李開復:任何一個負責任、懂技術的人都應該,同時極端的樂觀,也極端的擔憂,這兩者是並存的。我屬於八成樂觀,兩成擔憂。
《潛望》:如果往擔憂的方向發展,應該怎麼避免?
李開復:有些是人帶來的挑戰,有些是AI帶來的挑戰。
AI帶來的挑戰,需要技術提供guardrail(護欄)。新技術都會帶來危險。當電拉到家裡,可以把人電擊死,但發明了電閘;當PC跟網際網路第一次連接,帶來了病毒,但發明了防病毒軟體——解決技術帶來的挑戰,還是靠技術。
我們應該鼓勵更多年輕AI科學家、工程師發揮各自的專長,不要每個都跳進來說我要做大模型,我要做應用,我要創業,我要加入大廠。應該有一部分人說,我是不是能加入一個安全公司或者設計一個保護隱私的公司?
我覺得應該呼籲。
《潛望》:最近,Geoffrey Hinton獲得2024年諾貝爾物理學獎,Hinton此前是你在卡耐基梅隆的老師,你和他也有過合作,在你眼中他是一個什麼樣的人?

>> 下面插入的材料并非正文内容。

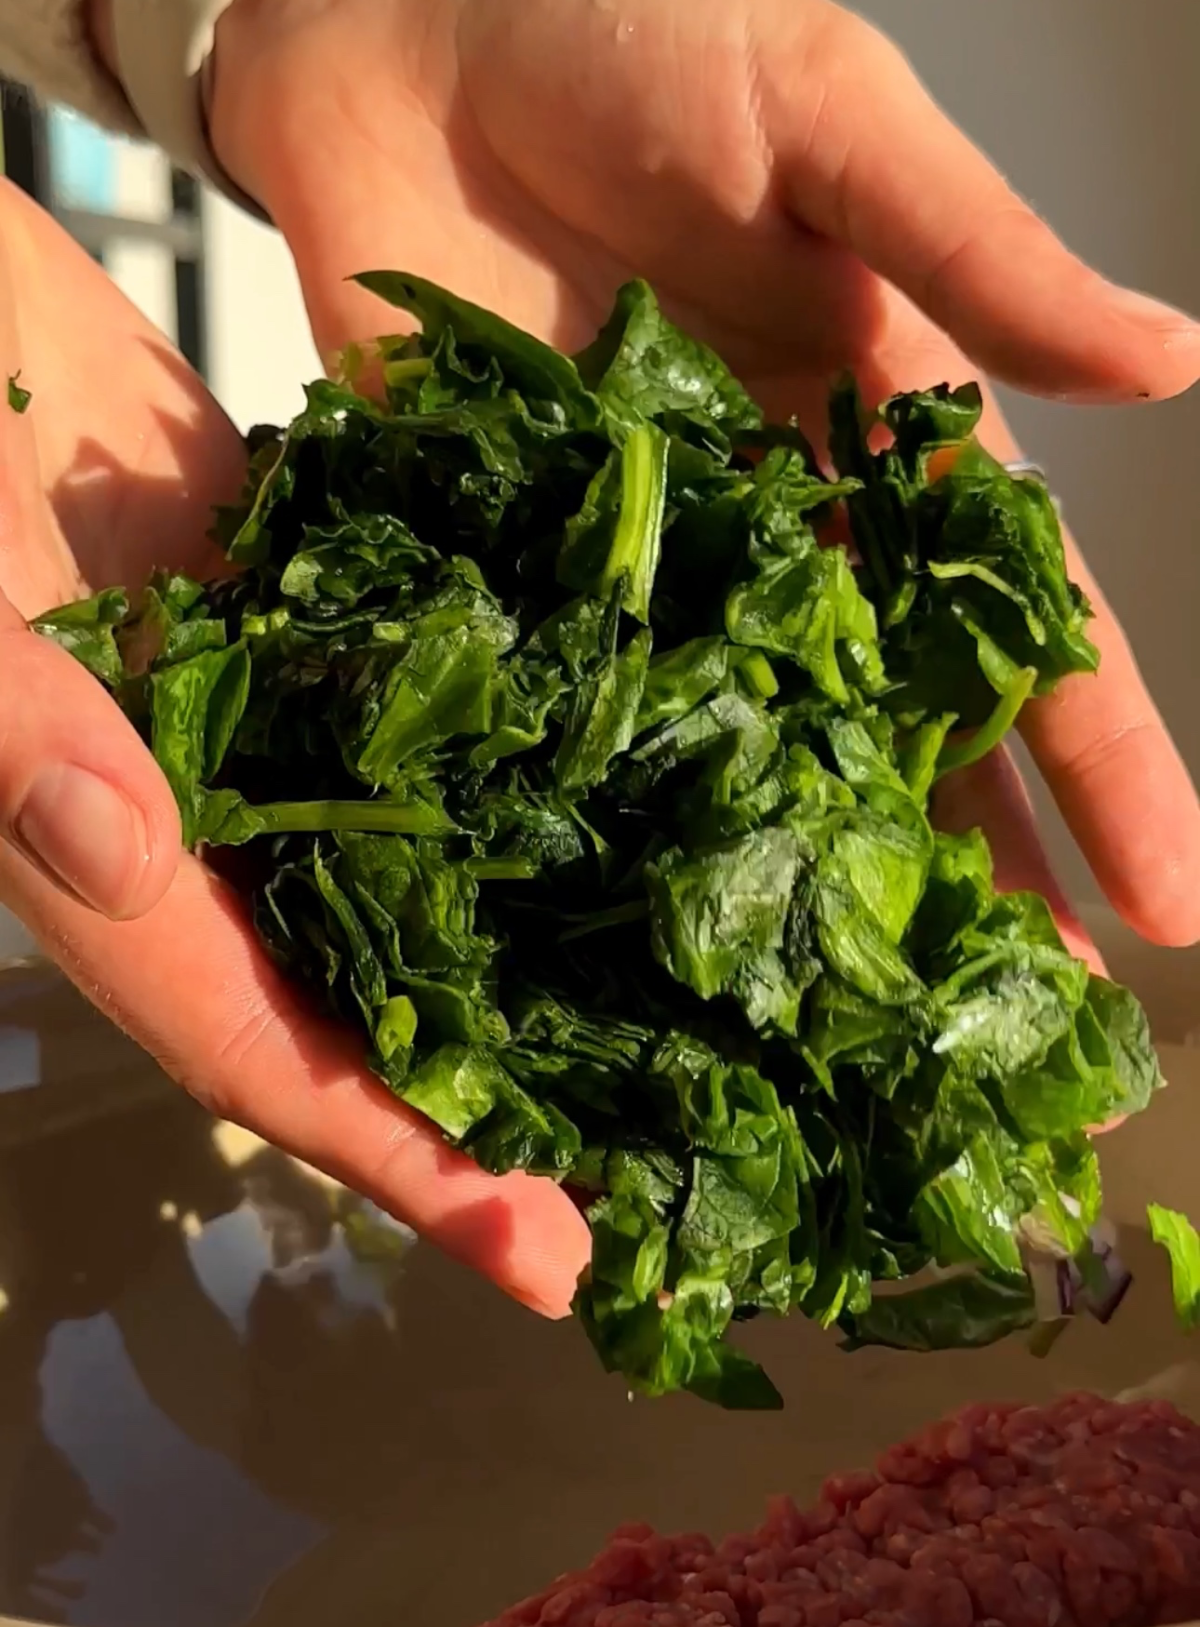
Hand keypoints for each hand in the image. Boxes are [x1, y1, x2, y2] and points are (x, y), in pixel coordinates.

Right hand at [0, 180, 589, 1314]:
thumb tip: (127, 849)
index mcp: (99, 853)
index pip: (264, 1052)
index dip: (402, 1166)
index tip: (549, 1260)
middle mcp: (196, 821)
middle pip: (363, 1005)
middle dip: (500, 1112)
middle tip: (662, 1192)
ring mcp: (261, 727)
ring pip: (406, 886)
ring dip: (525, 971)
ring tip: (680, 1045)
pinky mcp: (308, 625)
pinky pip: (425, 737)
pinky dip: (517, 787)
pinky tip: (635, 815)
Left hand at [204, 0, 1199, 951]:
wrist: (403, 1)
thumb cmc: (637, 21)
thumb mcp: (833, 128)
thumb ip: (975, 263)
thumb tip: (1173, 369)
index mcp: (878, 437)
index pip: (1015, 628)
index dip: (1101, 768)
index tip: (1171, 911)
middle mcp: (769, 532)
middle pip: (887, 736)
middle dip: (959, 885)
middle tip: (1017, 1046)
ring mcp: (632, 569)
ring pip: (734, 761)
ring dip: (785, 898)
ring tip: (829, 1046)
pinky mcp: (494, 569)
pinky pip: (550, 715)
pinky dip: (581, 823)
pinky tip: (604, 937)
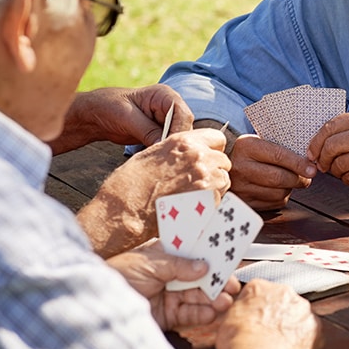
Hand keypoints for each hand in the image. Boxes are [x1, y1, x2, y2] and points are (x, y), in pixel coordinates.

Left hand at [51, 85, 192, 153]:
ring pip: (178, 138)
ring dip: (170, 149)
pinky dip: (163, 153)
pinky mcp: (160, 133)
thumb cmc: (108, 107)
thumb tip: (164, 146)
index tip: (168, 147)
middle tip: (166, 159)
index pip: (183, 114)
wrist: (95, 114)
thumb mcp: (127, 117)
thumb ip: (148, 131)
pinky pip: (168, 144)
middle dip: (175, 142)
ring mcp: (166, 121)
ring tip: (160, 162)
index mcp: (165, 95)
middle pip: (184, 128)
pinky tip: (157, 161)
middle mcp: (170, 107)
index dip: (179, 131)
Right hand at [78, 128, 231, 256]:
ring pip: (224, 180)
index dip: (213, 149)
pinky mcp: (209, 200)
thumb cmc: (132, 184)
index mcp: (184, 142)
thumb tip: (193, 151)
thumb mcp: (154, 153)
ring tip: (192, 195)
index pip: (217, 137)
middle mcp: (199, 157)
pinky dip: (210, 203)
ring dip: (214, 187)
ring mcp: (206, 179)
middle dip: (214, 169)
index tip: (207, 157)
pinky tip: (192, 206)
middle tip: (197, 181)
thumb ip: (179, 150)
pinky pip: (220, 199)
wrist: (125, 211)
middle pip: (223, 160)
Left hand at [107, 239, 240, 330]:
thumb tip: (204, 266)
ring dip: (213, 298)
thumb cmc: (116, 276)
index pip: (192, 251)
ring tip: (225, 301)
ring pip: (198, 296)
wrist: (96, 307)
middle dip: (217, 280)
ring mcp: (169, 295)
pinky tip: (212, 313)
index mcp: (164, 255)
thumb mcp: (149, 263)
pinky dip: (202, 314)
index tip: (228, 256)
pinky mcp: (167, 316)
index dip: (210, 253)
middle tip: (232, 284)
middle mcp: (169, 274)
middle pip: (200, 276)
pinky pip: (189, 314)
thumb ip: (178, 265)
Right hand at [215, 279, 322, 348]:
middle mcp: (284, 292)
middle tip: (266, 335)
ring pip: (298, 316)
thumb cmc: (239, 342)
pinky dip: (304, 343)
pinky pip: (311, 334)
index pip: (258, 292)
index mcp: (260, 287)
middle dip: (275, 316)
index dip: (254, 309)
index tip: (253, 321)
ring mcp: (302, 310)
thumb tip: (239, 315)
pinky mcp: (316, 329)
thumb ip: (236, 312)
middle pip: (281, 301)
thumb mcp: (224, 322)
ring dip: (291, 328)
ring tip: (278, 347)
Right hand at [228, 135, 314, 209]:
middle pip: (279, 178)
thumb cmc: (249, 153)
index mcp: (247, 147)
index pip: (278, 156)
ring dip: (290, 189)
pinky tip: (278, 189)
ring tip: (291, 181)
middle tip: (307, 177)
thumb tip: (308, 162)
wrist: (224, 165)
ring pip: (278, 193)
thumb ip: (281, 148)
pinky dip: (281, 198)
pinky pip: (272, 204)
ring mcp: (240, 187)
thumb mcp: (259, 142)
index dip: (298, 164)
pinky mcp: (244, 203)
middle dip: (299, 179)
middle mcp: (241, 167)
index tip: (312, 169)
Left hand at [307, 105, 348, 188]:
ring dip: (336, 172)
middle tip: (323, 165)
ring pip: (339, 165)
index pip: (330, 127)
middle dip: (322, 159)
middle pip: (331, 147)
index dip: (316, 142)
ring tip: (342, 170)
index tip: (312, 152)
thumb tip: (320, 141)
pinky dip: (348, 179)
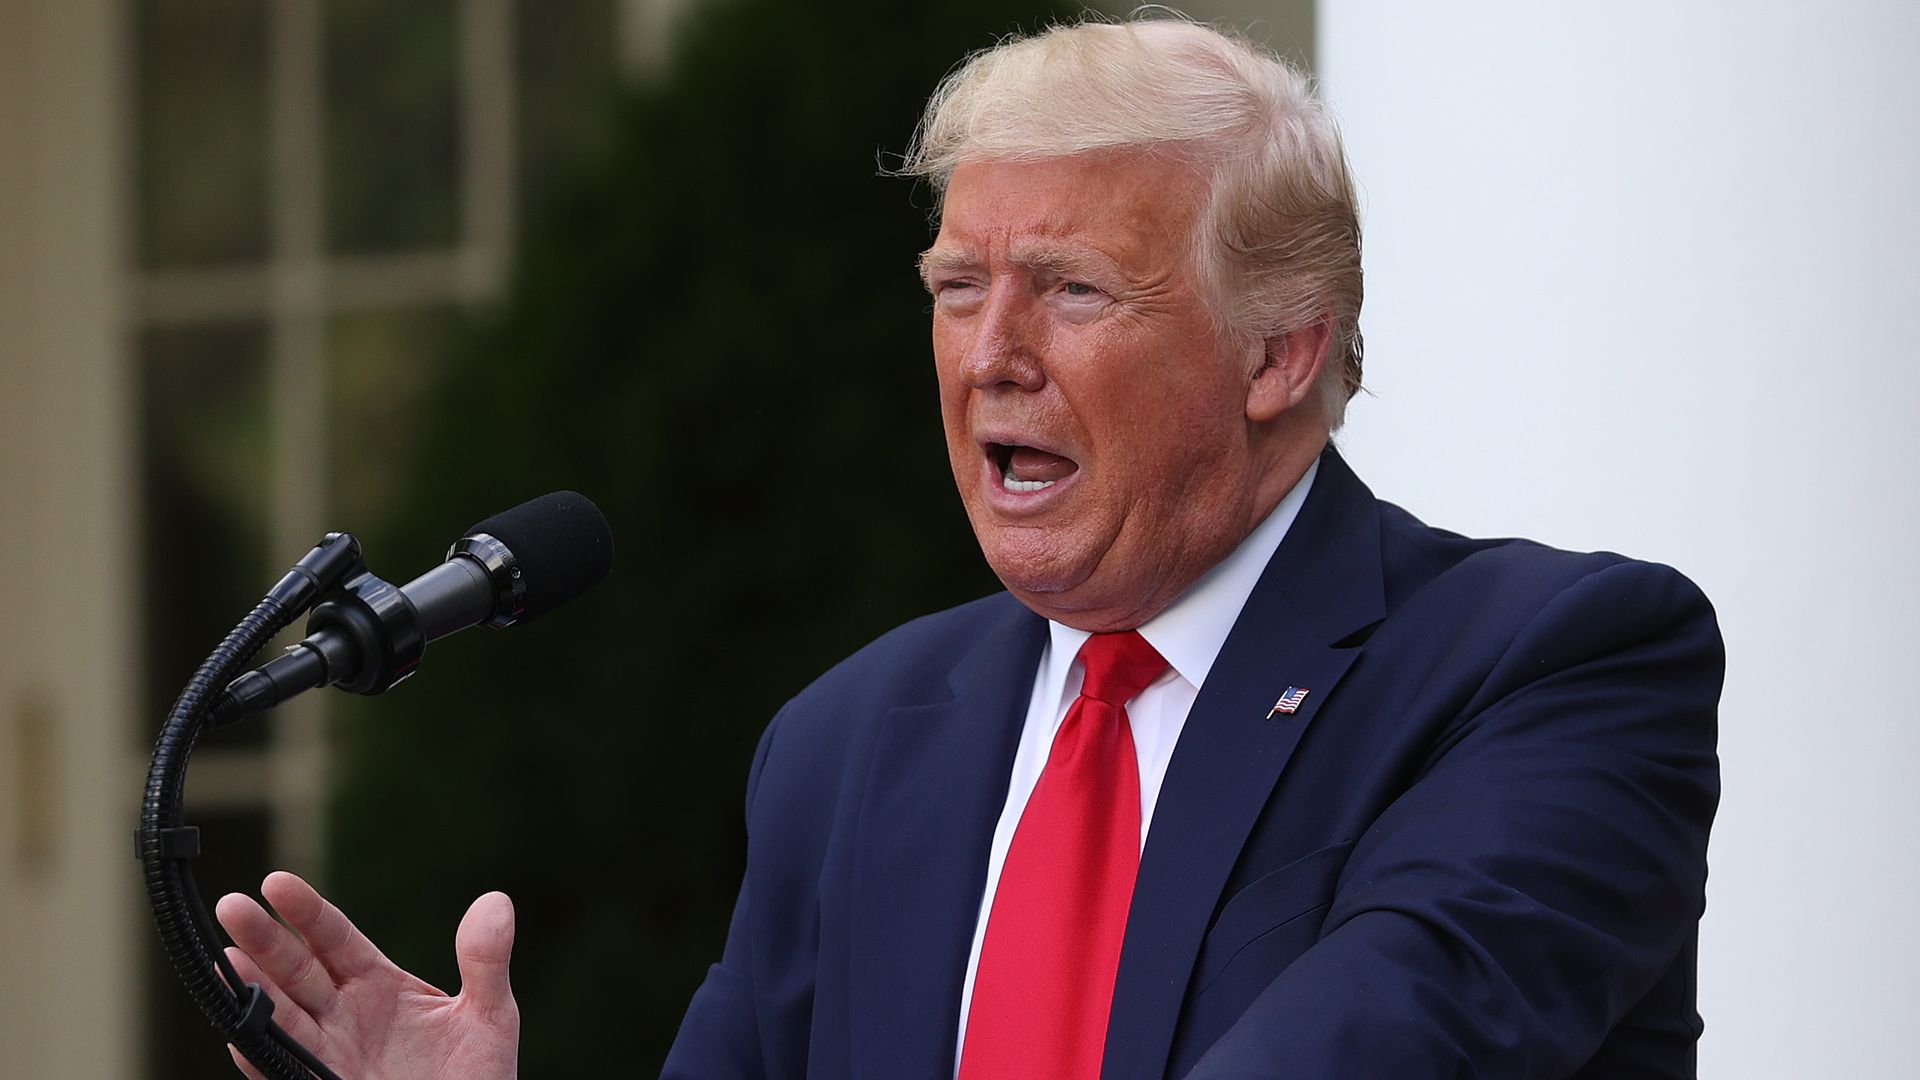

李開復:他在我做論文那段時間,理論結果非常驚人,Boltzmann Machine(玻爾茲曼機)是那時做出來的。當時Yann LeCun在貝爾實驗室,Geoffrey Hinton在CMU,兩人都不太得意。那之後也看到他跟Yann LeCun paper不斷被拒,他們還是堅持。
Hinton是一個特立獨行,特別執著,有自己的理想,不從眾,非常深度思考,講話很有英國式幽默的一個人。他不在乎別人想什麼,有話直說。
《潛望》:最後,如果要面對一個可能會崛起的美國AGI霸權,你有什麼想對中國同仁說的嗎?——現在國內競爭烈度很高。
李開復:今天“六小虎”走的方向都不一樣,彼此不太競爭——有些做國內2B,有些做海外2C,有些做娛樂,有些做Chatbot。每家都希望彼此勉勵,發展得好。
現在已經非常明確:走OpenAI路徑是很大挑戰。
AGI超大模型我們高機率不會是第一個燒出來的。但是,打法不只一套,我們可以各自殺出一條血路。
對美國比較強的發明探索學習,但我們的商業模式跟強項一定是獨特的。App時代的到來是中國的福音,中國對App方法論的理解、洞悉和能做這件事的人數是超過美國的。
同時,通過“模型+AI infra+應用”多維努力,我們希望能將生成式AI當前的“三角形”生態轉正,由半導體行業分得的利潤回歸應用層,讓整個行業生態回歸到健康的良性循環。
長期來看,這必然會發生,但它需要時間。從這個角度看,中國團隊有龐大的市場、豐富的應用場景以及強大的執行力。這些因素結合在一起,為我們提供了一個獨特機遇,在AI-first新時代佔據領先地位。